Uma série de palestras completaram a exposição. O historiador Paulo Valadares proferiu a palestra "A Linhagem Genealógica da Família Bragança", na qual discorreu sobre a ascendência e a descendência do imperador. Valadares, que é um estudioso das genealogias imperiais européias, em especial as lusitanas, falou sobre os cristãos novos da dinastia portuguesa. E contou curiosidades: explicou a origem de cada um dos treze nomes de D. Pedro II e falou um pouco sobre a "praga dos Bragança", lenda sobre uma suposta maldição que recaía sobre a família imperial, com a morte de seus descendentes, como é o caso de dois filhos homens do imperador.

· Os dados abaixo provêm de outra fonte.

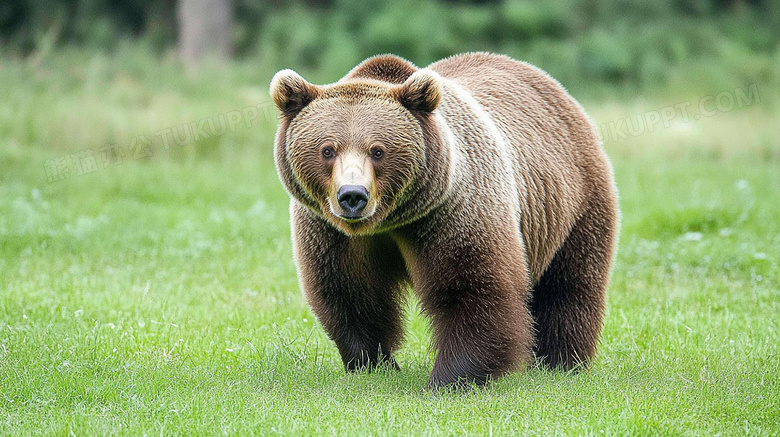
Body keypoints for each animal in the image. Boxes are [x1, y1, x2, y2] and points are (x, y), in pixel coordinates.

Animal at [272, 52, 620, 386]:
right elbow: (350, 292)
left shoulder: (452, 211)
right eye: (327, 149)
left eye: (378, 150)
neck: (390, 220)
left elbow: (472, 288)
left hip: (573, 201)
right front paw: (373, 363)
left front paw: (449, 378)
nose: (353, 196)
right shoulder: (330, 231)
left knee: (568, 285)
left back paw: (559, 362)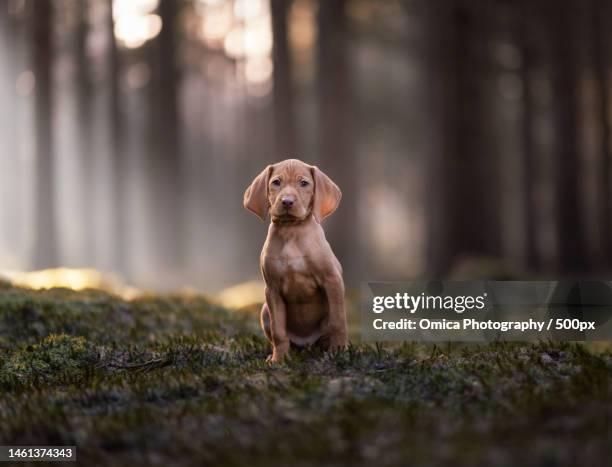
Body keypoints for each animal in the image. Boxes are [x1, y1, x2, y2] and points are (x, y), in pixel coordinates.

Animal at [245, 158, 350, 362]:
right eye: (276, 182)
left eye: (304, 183)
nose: (287, 201)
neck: (291, 230)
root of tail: (306, 344)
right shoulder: (272, 290)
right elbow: (278, 331)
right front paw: (279, 360)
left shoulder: (332, 280)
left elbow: (337, 322)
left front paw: (339, 352)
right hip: (265, 311)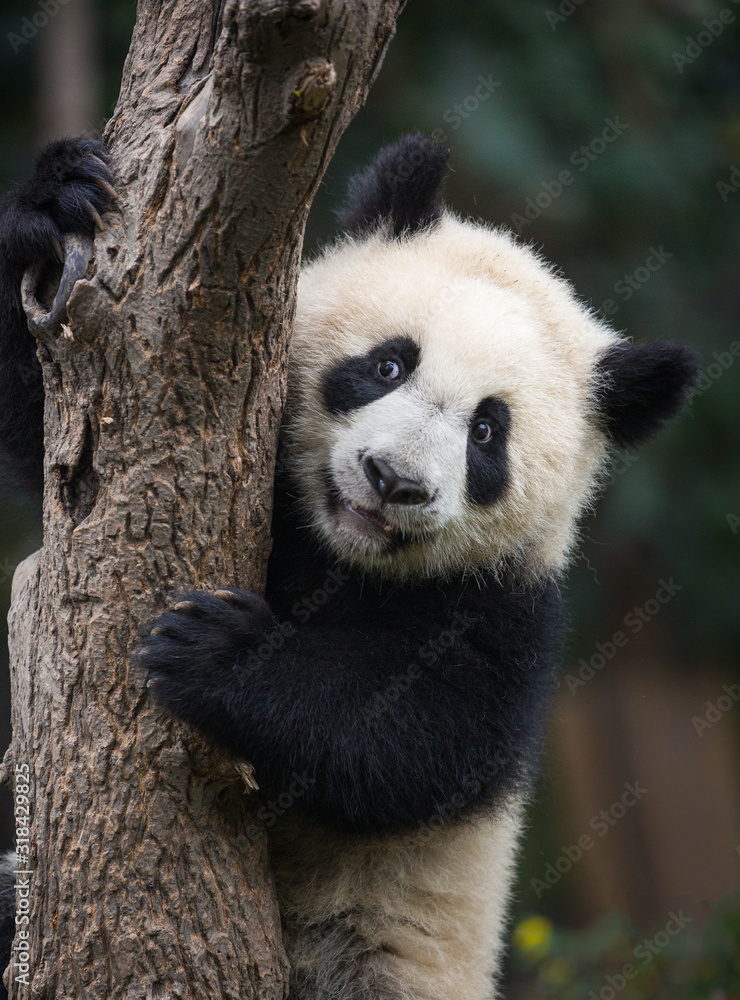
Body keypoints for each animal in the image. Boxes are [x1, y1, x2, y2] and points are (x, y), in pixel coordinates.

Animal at [0, 134, 697, 1000]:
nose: (392, 480)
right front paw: (55, 200)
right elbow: (49, 422)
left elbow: (416, 741)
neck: (339, 554)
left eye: (487, 433)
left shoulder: (505, 609)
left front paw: (220, 652)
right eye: (389, 365)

O historiador e curador da exposição, Reuven Faingold, apresentou a viagem do monarca à Palestina, chamando a atenção do público para seu evidente interesse na cultura judaica. Mostrou o roteiro escolhido pelo imperador e contou passagens divertidas e importantes da viagem, como o encontro do monarca com o emir Abd-El-Kader, líder da revolta árabe na África, e suas inúmeras visitas a sinagogas, entre elas a pequena sinagoga dos judeus samaritanos.
A historiadora Maria Luiza Tucci Carneiro retratou as relações de D. Pedro II com a cultura judaica de acordo com duas vertentes: o convívio com judeus que atuavam na corte e o interesse de D. Pedro II por judeus célebres, no Brasil e no exterior. A historiadora falou ainda sobre os judeus ilustres trazidos para a corte, por intermédio do monarca. Entre eles, a atriz francesa Sarah Bernhardt e o pianista Louis Morreau Gottschalk.
Por fim, Lilia Moritz Schwarcz falou, em sua palestra, sobre a construção da figura pública de D. Pedro II. Ela contextualizou a personalidade do imperador nas obrigações da época.